2. Be still, my soul:
thy God doth undertake
To guide the future,
as He has the past.
Thy hope, thy confidence
let nothing shake;
All now mysterious
shall be bright at last.
Be still, my soul:
the waves and winds
still know His voice
Who ruled them
while He dwelt below.

3. Be still, my soul:
when dearest friends depart,
And all is darkened
in the vale of tears,
Then shalt thou better know
His love, His heart,
Who comes to soothe
thy sorrow and thy fears.
Be still, my soul:
thy Jesus can repay
From His own fullness
all He takes away.

4. Be still, my soul:
the hour is hastening on
When we shall be
forever with the Lord.
When disappointment,
grief, and fear are gone,
Sorrow forgot,
love’s purest joys restored.
Be still, my soul:
when change and tears are past,
All safe and blessed
we shall meet at last.

5. Be still, my soul:
begin the song of praise
On earth, believing,
to thy Lord on high;
Acknowledge Him
in all thy works and ways,
So shall He view
thee with a well-pleased eye.
Be still, my soul:
the Sun of life divine
Through passing clouds
shall but more brightly shine.

What encouragement do I find in these five verses?

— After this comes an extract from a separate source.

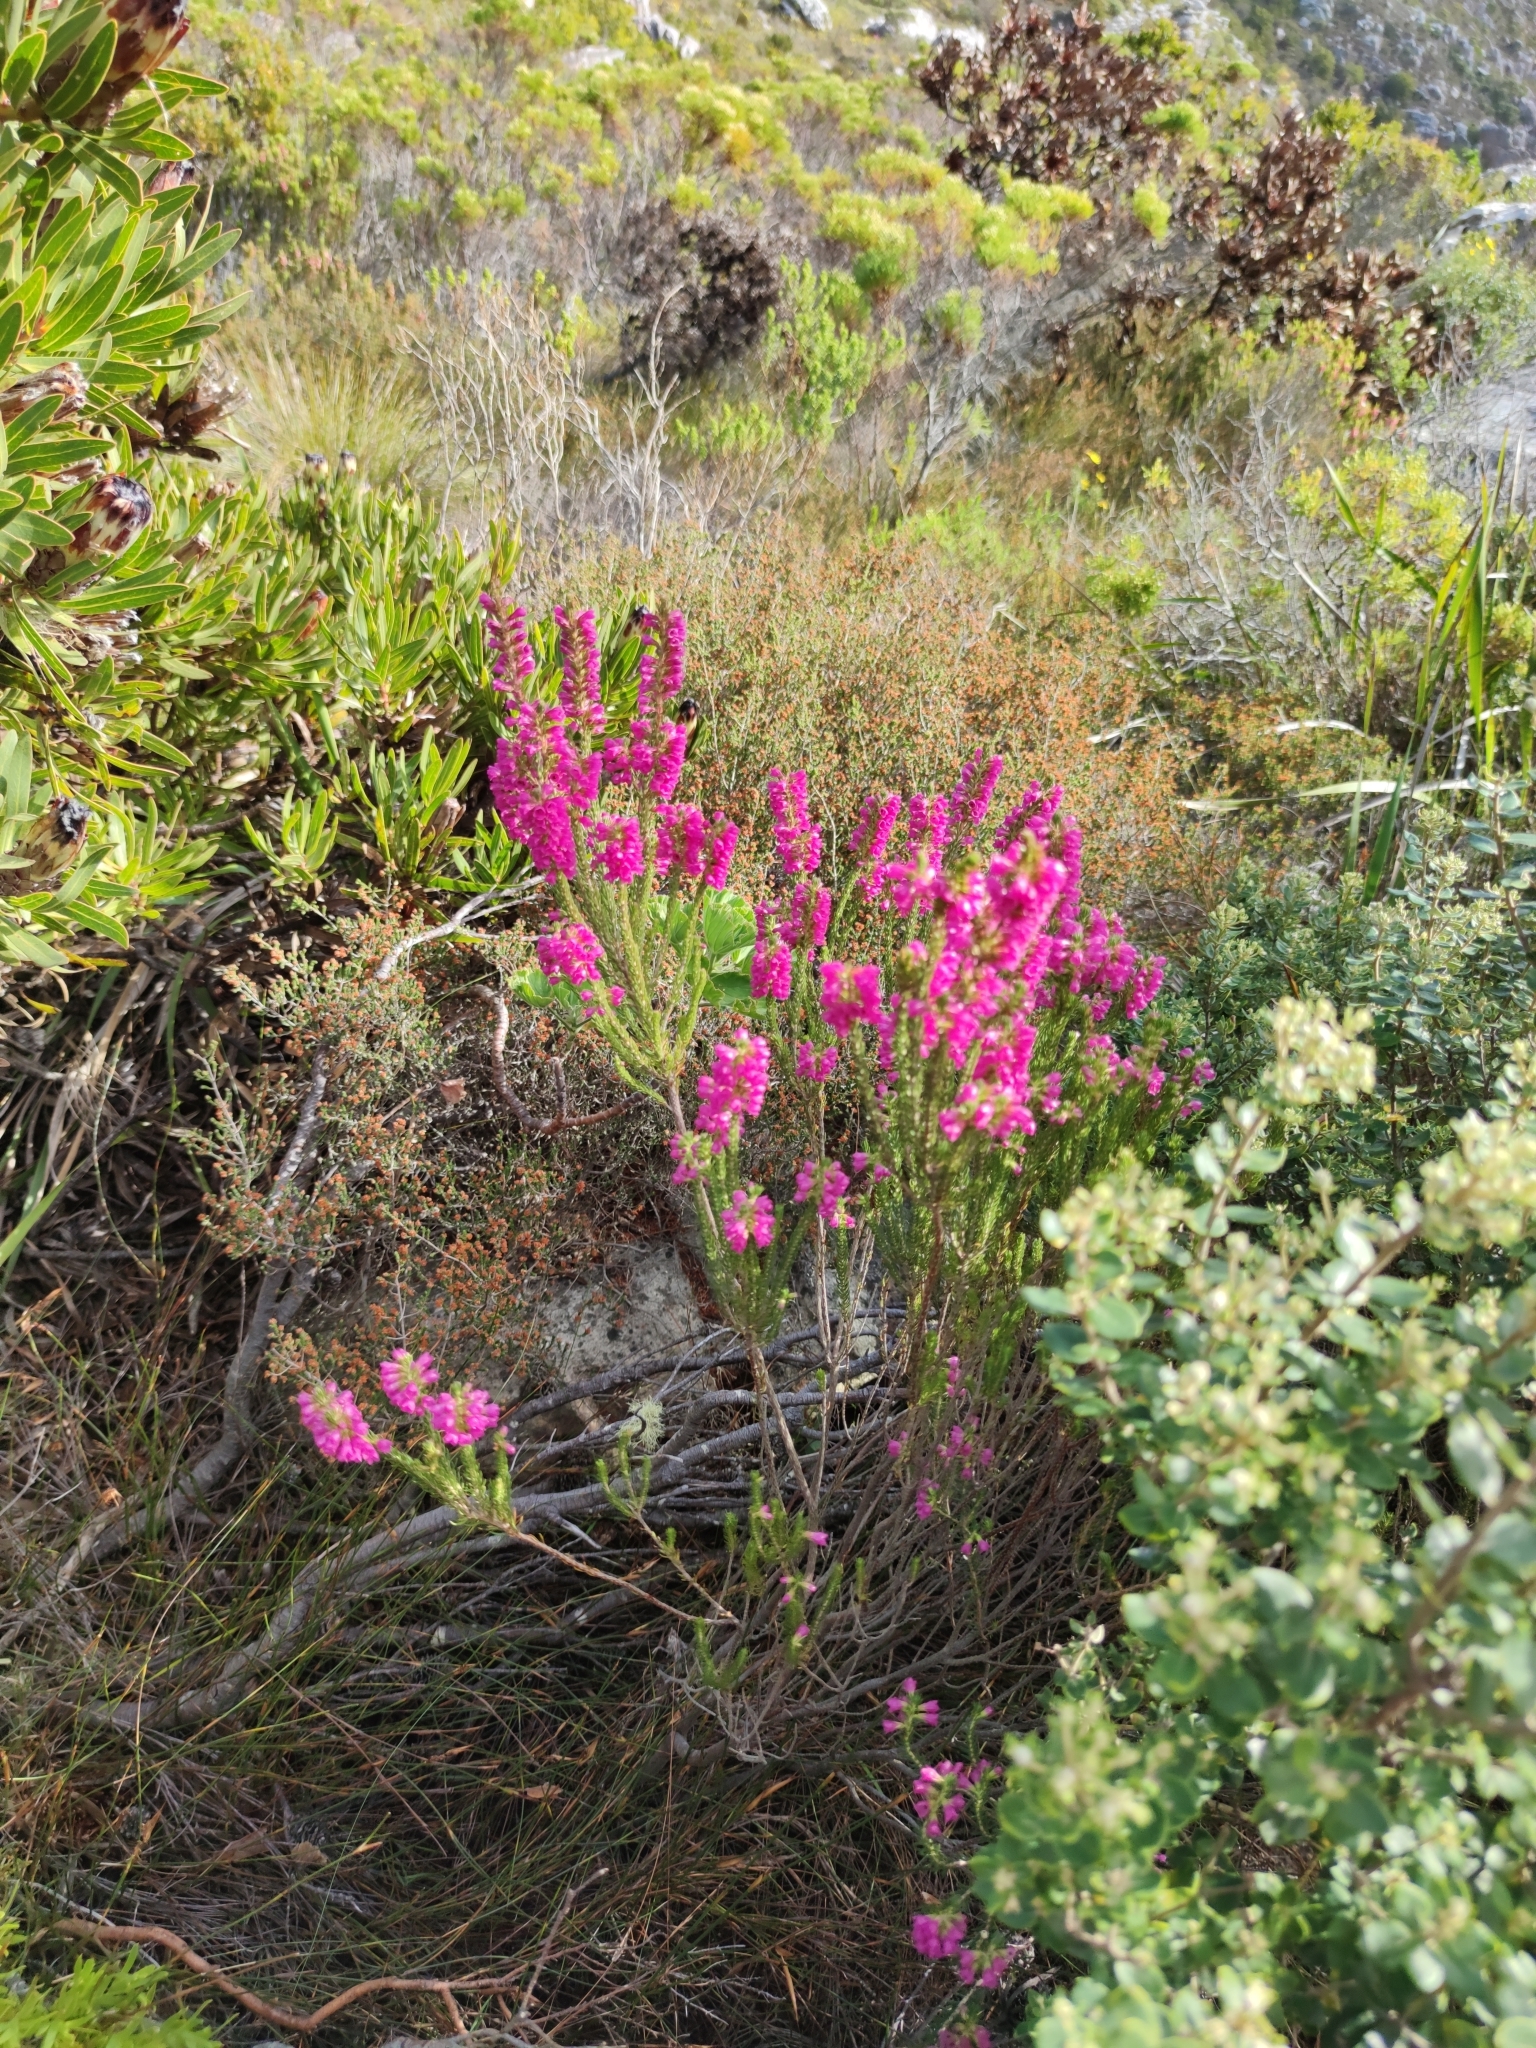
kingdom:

1. Things in this world will cause my heart to stir, be grieve, to break. Pain and suffering are a part of life in this fallen world.

2. God knows this better than I do, and He is ready and prepared to comfort in those times.

3. People fail one another. But God is all knowing and is faithful to replace that which leaves with a blessing beyond imagination. There is no true loss with the Father; only great gain of something better.

4. One day, there will be no more pain, suffering, betrayal, struggle. Jesus has promised he is going to prepare a place for us and we will join him there.

5. We cannot wait until that time to begin living in that reality. We need to still our souls in the here and now, preparing ourselves for that time.

How do you still your soul in times of trouble?